◆ THE PROBLEM:
In the entries below, find the line containing "Минимальная стоимость заказа 100 000 ₽" and the line containing "뇌발달영아놀이연구팀 저". Copy those two lines and everything between them exactly, without the pictures.

◆ INFORMATION:
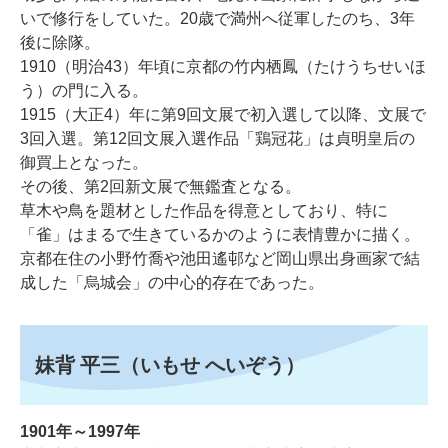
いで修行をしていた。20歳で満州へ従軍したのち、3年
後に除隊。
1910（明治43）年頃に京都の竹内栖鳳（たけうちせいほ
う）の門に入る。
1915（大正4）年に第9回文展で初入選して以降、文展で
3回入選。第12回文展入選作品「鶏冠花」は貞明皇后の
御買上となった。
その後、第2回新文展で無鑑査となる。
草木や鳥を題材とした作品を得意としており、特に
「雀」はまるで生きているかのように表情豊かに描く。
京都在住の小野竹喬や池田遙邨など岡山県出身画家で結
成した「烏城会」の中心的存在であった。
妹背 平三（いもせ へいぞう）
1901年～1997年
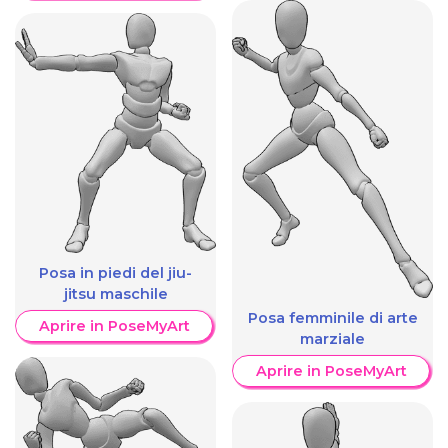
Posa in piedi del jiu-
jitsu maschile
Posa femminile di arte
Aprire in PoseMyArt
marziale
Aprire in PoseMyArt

...

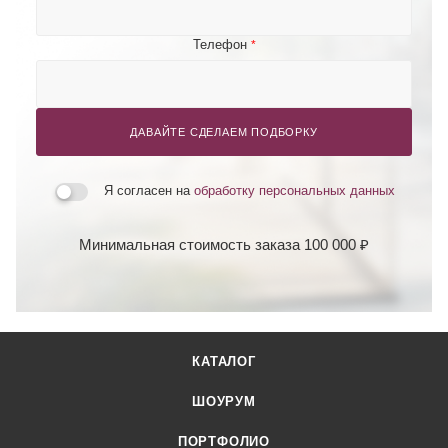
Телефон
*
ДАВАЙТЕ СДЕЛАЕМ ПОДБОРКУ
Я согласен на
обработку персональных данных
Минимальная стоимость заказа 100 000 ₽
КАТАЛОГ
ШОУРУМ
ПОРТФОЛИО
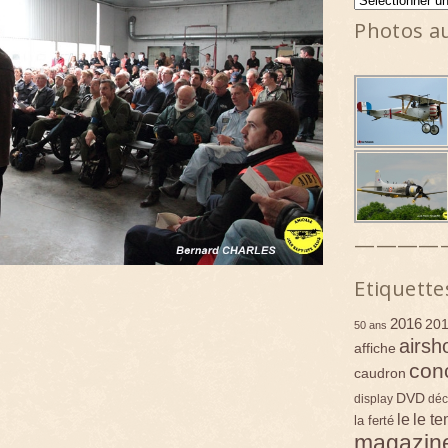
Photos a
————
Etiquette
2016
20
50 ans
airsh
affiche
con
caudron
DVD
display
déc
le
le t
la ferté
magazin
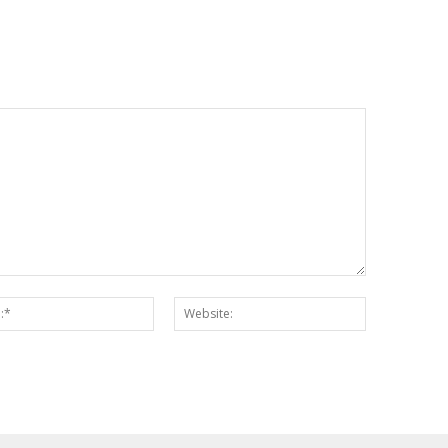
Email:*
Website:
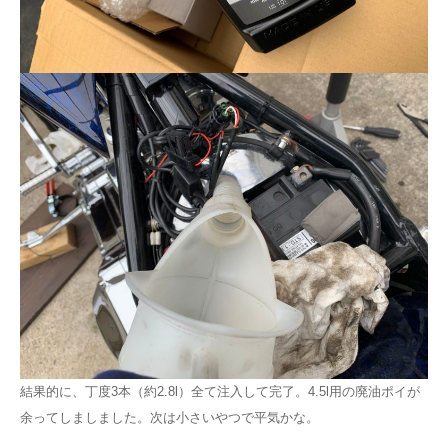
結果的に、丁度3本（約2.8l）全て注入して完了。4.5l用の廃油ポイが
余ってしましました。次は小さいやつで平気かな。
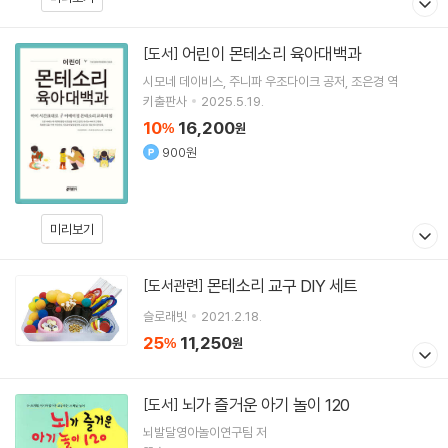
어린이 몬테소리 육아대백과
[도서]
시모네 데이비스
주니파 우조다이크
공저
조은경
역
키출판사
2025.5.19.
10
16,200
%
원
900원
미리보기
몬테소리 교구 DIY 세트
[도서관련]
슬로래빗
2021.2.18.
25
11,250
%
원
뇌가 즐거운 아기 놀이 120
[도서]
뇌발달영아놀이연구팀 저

* * *

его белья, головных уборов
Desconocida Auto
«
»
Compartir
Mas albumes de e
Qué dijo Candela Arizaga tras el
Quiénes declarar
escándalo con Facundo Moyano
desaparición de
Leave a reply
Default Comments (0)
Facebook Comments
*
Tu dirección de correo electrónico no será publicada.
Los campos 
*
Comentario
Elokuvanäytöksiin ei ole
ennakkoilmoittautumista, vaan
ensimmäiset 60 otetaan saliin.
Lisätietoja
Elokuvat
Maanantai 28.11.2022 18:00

◆ RESULT OF THIS TASK:
Минимальная стоимость заказа 100 000 ₽
КАТАЛОГ
ШОУРУМ
ПОРТФОЛИО
Photos a
————
Etiquette
2016
20
50 ans
airsh
affiche
con
caudron
DVD
display
déc
le
le t
la ferté
magazin
Email:*
Website:
結果的に、丁度3本（約2.8l）全て注入して完了。4.5l用の廃油ポイが
余ってしましました。次は小さいやつで平気かな。
어린이 몬테소리 육아대백과
[도서]
시모네 데이비스
주니파 우조다이크
공저
조은경
역
키출판사
2025.5.19.
10
16,200
%
원
900원
미리보기
몬테소리 교구 DIY 세트
[도서관련]
슬로래빗
2021.2.18.
25
11,250
%
원
뇌가 즐거운 아기 놀이 120
[도서]
뇌발달영아놀이연구팀 저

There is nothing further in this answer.